Stalin called it 'agitation and propaganda', Goebbels was 'Minister of Propaganda and Public Enlightenment', the post-war democracies developed 'spin' and David Cameron was enamoured of 'nudge'. The present shoddy government does not really 'do' spin or nudge: they simply issue press releases or advance copies of ministerial speeches and leave it to the media to make the rest of the story.

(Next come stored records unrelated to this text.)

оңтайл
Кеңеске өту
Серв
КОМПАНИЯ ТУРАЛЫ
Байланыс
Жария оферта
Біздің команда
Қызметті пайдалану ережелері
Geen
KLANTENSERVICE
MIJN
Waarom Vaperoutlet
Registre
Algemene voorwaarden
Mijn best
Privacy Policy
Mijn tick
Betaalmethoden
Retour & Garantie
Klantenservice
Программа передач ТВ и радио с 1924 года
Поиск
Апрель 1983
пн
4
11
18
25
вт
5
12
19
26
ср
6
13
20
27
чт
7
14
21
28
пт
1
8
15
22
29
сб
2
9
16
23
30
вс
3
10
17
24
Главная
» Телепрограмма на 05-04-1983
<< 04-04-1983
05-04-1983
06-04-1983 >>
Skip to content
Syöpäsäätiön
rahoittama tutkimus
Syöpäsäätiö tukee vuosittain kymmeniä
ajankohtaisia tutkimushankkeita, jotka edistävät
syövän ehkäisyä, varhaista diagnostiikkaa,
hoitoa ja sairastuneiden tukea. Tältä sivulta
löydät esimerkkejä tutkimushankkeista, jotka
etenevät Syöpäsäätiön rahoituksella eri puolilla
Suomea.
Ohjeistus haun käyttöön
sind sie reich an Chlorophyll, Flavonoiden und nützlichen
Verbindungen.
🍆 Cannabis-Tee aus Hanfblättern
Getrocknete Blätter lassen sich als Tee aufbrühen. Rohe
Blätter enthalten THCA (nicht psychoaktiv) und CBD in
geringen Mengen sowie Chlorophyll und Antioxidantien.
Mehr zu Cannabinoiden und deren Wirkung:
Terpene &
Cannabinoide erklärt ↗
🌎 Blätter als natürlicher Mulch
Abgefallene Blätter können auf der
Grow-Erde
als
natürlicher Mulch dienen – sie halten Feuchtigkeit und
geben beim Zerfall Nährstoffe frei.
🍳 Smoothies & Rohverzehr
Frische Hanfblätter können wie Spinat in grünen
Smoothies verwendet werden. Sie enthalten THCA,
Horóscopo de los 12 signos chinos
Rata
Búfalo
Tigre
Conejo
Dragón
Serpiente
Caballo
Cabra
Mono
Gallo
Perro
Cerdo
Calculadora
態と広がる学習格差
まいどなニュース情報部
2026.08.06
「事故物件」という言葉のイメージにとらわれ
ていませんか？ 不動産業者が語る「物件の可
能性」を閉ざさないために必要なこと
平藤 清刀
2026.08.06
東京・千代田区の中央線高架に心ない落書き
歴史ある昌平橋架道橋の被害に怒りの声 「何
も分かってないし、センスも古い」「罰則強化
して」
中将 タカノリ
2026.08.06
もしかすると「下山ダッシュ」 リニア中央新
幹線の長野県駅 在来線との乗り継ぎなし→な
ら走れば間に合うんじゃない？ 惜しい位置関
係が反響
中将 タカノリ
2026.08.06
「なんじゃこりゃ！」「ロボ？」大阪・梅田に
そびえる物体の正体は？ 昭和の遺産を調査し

A lead item for the BBC on the early News today was the story that Britain was to experience a 'revolution' in how electricity is generated and stored. It is well known to the nation, and deeply embarrassing to the political class - especially Tories and LibDems who have been in power for the past seven years - that there is no viable energy policy in the UK. The government [of any party] is compelled by law to get rid of 'polluting' coal-fired power stations by 2025, unless they are converted to burning wood-chip that has to be imported at vast expense [and may be depleting forests in less-developed countries]. One attempt to address the resultant shortage of energy is the madcap scheme from the Osborne era, whereby the Hinckley point scheme is supposed to construct an unproven type of French reactor [with Chinese funding] for which British taxpayers and/or electricity users will be charged a ridiculous amount over and above the predicted world price for power for the next two generations. A massive amount of money has been spent on windmills, afloat, settled on the seabed and ashore; all of which have the intrinsic disadvantage that they don't work when there is no wind, and they may produce more power than is needed at other times. The firms who have constructed the majority of windmills have been promised a price for the resultant power that involves a heavy subsidy of the provider by the consumers.

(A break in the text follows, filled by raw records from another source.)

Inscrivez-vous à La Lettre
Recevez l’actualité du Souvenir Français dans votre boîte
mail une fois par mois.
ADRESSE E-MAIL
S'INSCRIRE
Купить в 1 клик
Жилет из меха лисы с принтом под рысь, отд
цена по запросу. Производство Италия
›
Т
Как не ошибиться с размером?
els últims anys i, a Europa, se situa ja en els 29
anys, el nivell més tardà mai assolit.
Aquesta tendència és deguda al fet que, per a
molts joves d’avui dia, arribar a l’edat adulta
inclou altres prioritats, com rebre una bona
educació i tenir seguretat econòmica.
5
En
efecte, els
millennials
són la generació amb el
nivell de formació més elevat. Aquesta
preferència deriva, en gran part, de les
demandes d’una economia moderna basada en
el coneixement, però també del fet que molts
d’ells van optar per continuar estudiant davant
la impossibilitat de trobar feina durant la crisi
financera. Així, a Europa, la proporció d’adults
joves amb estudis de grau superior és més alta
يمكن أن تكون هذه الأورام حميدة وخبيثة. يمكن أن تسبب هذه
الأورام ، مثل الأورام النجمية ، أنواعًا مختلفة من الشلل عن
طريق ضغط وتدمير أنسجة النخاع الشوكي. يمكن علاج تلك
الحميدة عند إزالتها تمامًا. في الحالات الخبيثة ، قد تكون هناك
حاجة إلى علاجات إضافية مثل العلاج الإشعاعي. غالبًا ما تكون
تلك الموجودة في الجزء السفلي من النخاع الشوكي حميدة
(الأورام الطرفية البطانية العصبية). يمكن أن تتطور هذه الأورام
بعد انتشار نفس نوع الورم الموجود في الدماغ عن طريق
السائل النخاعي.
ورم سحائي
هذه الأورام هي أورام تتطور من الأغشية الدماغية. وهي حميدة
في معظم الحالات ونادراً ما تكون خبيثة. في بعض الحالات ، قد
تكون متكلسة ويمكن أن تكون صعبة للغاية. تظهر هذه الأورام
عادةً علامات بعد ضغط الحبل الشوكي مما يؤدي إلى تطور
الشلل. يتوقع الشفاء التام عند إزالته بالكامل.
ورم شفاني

British firms, including Rolls-Royce, have been providing the power units for nuclear submarines for half a century, and could offer land-based mini nuclear power plant virtually ad lib; but the politicians are scared on the anti-nuclear lobby. Also, the politicians are scared of the responsibility for guaranteeing the costs of the construction and insurance of the potential nuclear solution; especially in the light of the row about Hinckley Point.

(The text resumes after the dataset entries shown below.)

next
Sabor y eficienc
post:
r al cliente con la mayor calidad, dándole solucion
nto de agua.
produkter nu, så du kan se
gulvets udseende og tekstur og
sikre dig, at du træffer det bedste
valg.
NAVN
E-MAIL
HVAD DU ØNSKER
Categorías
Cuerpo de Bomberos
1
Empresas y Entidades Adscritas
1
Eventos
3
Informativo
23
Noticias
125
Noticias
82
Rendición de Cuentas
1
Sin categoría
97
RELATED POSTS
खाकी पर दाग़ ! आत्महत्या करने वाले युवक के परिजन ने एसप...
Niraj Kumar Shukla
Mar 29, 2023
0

So they have spun the idea of diffused electricity supply, of individual owners of homes and small businesses installing solar panels and batteries. Solar panels are efficient and are becoming cost-effective, up to a point. But they only respond to the sun: so that they can make no direct contribution to the national grid in the dark. Householders can only sell power into the grid from their solar array when the grid wants it. Somebody in government has at long length realised that in the universities and in many firms high-quality brains have been working for years on improving battery technologies. In the USA Mr Musk has marketed his Tesla battery-powered cars very effectively, but worldwide motor manufacturers have been investing in battery powered engines and in battery technology. As a graduate of two universities I am battered with booklets boasting of their research achievements [and asking me for money] and it is clear that very significant steps have been taken over a long period, and that several of them are showing success. So the government has decided to present as a brilliant plan for the future a shabby little scheme to persuade the population themselves to buy and install panels and batteries from which the households can derive some of their electricity, and sell the surplus to the grid. The mass of the population would pay directly for this 'solution', with the stimulus of government-backed loans [probably provided by the commercial banks]; so that none of the cost would add to the statistics of direct government spending or borrowing.

If you believe that this is "the answer", you'll believe anything!